- [PROVIDED RECORDS]:
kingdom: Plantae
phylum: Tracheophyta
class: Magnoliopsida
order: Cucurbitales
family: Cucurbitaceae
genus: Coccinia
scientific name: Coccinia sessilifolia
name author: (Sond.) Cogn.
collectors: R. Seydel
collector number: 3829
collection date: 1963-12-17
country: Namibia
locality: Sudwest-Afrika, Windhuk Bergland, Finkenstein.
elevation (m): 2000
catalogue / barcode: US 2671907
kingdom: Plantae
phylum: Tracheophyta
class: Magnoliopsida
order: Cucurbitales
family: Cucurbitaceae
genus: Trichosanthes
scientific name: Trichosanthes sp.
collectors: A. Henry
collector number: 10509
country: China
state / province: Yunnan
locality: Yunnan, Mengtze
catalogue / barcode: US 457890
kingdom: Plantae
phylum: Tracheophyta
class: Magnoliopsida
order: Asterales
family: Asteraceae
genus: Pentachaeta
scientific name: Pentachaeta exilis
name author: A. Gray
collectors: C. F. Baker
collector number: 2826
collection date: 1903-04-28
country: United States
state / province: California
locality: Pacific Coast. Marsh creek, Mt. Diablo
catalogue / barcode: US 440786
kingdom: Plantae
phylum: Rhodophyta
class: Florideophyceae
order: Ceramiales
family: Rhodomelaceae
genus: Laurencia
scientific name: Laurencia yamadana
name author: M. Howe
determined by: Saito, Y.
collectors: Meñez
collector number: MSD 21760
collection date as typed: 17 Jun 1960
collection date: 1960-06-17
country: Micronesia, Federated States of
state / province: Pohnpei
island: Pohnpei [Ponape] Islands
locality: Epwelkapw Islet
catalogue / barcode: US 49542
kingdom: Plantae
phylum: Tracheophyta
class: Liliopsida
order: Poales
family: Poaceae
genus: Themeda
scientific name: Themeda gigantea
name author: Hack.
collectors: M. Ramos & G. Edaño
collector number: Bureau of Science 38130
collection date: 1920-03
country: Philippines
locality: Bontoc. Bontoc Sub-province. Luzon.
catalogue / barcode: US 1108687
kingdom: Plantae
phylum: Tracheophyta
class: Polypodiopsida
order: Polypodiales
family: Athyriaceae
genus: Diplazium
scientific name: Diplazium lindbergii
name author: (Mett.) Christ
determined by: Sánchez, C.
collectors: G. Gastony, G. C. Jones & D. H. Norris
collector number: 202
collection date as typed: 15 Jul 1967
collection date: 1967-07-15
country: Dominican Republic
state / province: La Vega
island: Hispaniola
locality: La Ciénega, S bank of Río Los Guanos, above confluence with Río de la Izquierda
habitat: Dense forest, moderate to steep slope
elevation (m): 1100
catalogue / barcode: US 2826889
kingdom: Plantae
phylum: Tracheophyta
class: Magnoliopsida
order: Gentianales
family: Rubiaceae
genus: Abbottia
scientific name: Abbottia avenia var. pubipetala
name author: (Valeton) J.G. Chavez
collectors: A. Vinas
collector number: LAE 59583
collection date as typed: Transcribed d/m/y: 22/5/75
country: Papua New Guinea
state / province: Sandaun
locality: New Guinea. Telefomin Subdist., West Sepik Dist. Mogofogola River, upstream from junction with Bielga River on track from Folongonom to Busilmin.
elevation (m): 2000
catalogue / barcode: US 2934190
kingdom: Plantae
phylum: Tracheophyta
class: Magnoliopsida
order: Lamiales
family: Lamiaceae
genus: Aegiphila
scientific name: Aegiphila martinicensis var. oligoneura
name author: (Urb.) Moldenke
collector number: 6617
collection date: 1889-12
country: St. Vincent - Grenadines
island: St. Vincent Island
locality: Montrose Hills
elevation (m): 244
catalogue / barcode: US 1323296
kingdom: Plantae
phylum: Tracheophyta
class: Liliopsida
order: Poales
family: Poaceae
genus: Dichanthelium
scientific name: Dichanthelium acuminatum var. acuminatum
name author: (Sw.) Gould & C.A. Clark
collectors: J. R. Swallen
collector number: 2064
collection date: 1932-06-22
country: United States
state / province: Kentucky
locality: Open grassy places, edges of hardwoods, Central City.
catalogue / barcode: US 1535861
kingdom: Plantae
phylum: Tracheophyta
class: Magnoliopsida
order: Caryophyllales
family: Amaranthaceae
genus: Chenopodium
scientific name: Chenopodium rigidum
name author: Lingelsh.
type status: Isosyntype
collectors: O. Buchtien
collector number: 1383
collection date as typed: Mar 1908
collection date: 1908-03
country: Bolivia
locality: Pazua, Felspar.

- [THE REQUEST]: Revise the lines between the one holding "country: Papua New Guinea" and the one holding "genus: Aegiphila", inclusive, changing "elevation" to "altitude" and keeping everything else the same. Give back only those lines.

- [RESULT FOR THIS TASK]:
country: Papua New Guinea
state / province: Sandaun
locality: New Guinea. Telefomin Subdist., West Sepik Dist. Mogofogola River, upstream from junction with Bielga River on track from Folongonom to Busilmin.
altitude (m): 2000
catalogue / barcode: US 2934190
kingdom: Plantae
phylum: Tracheophyta
class: Magnoliopsida
order: Lamiales
family: Lamiaceae
genus: Aegiphila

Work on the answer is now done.